Okay. Okay. And then just on the PK PD comparability. Can you comment at this point as to how many patients within the PROTECT study have received the legacy Lilly manufactured product versus the new AGC Biologics product?
We've not disclosed that information yet.
Okay. Maybe can you just comment at a high level? Is your expectation that the majority of patients in the study would have received the legacy product or the new product?
Well, the issue isn't necessarily how many patients received the legacy product versus the new product. It's about bringing a PK-PD sub-study into a trial that was a Phase III trial simply looking at efficacy compared between active and placebo. And as you may appreciate, a PK-PD study is a different approach. protocol, it requires taking blood samples much more regularly immediately after the therapy has been administered in order to evaluate how it clears from the blood, for example, and early PD biomarkers. So what's important is whether we will be able to initiate and complete a sub-study before the clinical trial completes its enrollment, and we believe we will be able to do that and provide PKPD data to the agency to assist them in their ongoing considerations.
Okay, got it. That's very helpful. Thanks, Ashley. I appreciate you taking the questions.
Thanks, Tom.
Your next question comes from David Huang with SMBC.
Hi, guys. Thanks for the update and taking my questions. So I just had one on the one and then a follow-up. First one, on the PDUFA date, July 2nd, we know it still stands. If that should need to be revised or moved, is that something that you're going to wait for the agency to give you that guidance, or is that something you can have an active conversation around?
Well, we've indicated that there is likely to be a delay based on our understanding of the agency's position on comparability.

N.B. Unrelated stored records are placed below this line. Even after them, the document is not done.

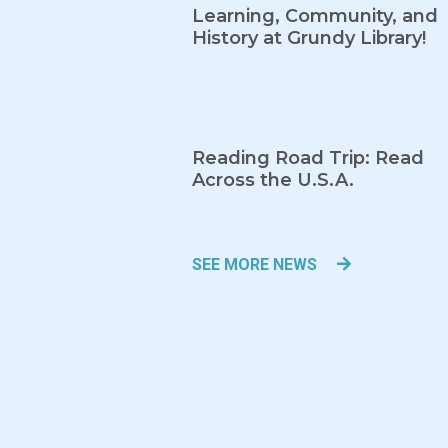
Learning, Community, and
History at Grundy Library!
Reading Road Trip: Read
Across the U.S.A.
SEE MORE NEWS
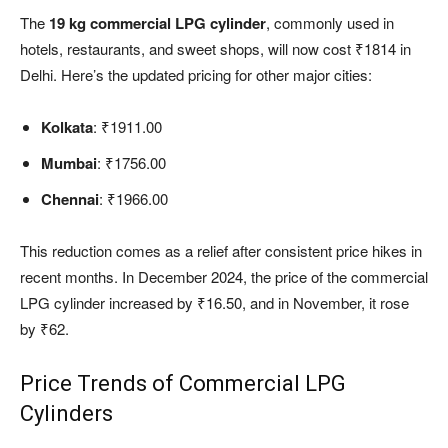
The
19 kg commercial LPG cylinder
, commonly used in
hotels, restaurants, and sweet shops, will now cost ₹1814 in
Delhi. Here’s the updated pricing for other major cities:
Kolkata
: ₹1911.00
Mumbai
: ₹1756.00
Chennai
: ₹1966.00
This reduction comes as a relief after consistent price hikes in
recent months. In December 2024, the price of the commercial
LPG cylinder increased by ₹16.50, and in November, it rose
by ₹62.
Price Trends of Commercial LPG
Cylinders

We've not had discussions on how that delay will manifest itself, whether it will be within the current review cycle with some extension or after a formal response. But we certainly indicated the potential for that delay I think a lot will depend on the adcom and the outcome of the adcom, and I suspect that the agency will wait until the adcom has taken place, complete its clinical review, take into consideration the meetings that we hope to have with them concurrently in regards to additional data we can provide, and then we will obviously update you at the appropriate time when we have material information.
Okay. Got it. That's helpful. Thank you. And then just on the celiac disease asset, so I understand, you know, there is the option for Amgen to take that asset back and pay you a, you know, a milestone fee. If Amgen elects not to take it back,
um you know are they still involved are are you still kind of splitting the cost of development in phase three or would all that you know developmental costs come back to you uh the full control of that asset by way of um an arm's length license arrangement that would continue after their decision means that we would have the full benefit of the ongoing development and potential commercialization of that asset if merited, but it would also mean that we would have the full burden of development costs or we would have an opportunity to partner that with other parties interested in CILIA.
I see. Okay, great. Thanks so much for taking the questions. Thank you for the questions.
This concludes our question and answer session. I would like to turn the conference back over to Ashley Palmer for any closing remarks.
Thank you, Kaylee, and thank you, everybody. Thank you for the questions. We'd again like to thank you for your time, and we hope that you all have a great day and look forward to speaking to you again soon.
The conference has now concluded. Thank you for attending today's presentation. You may now disconnect.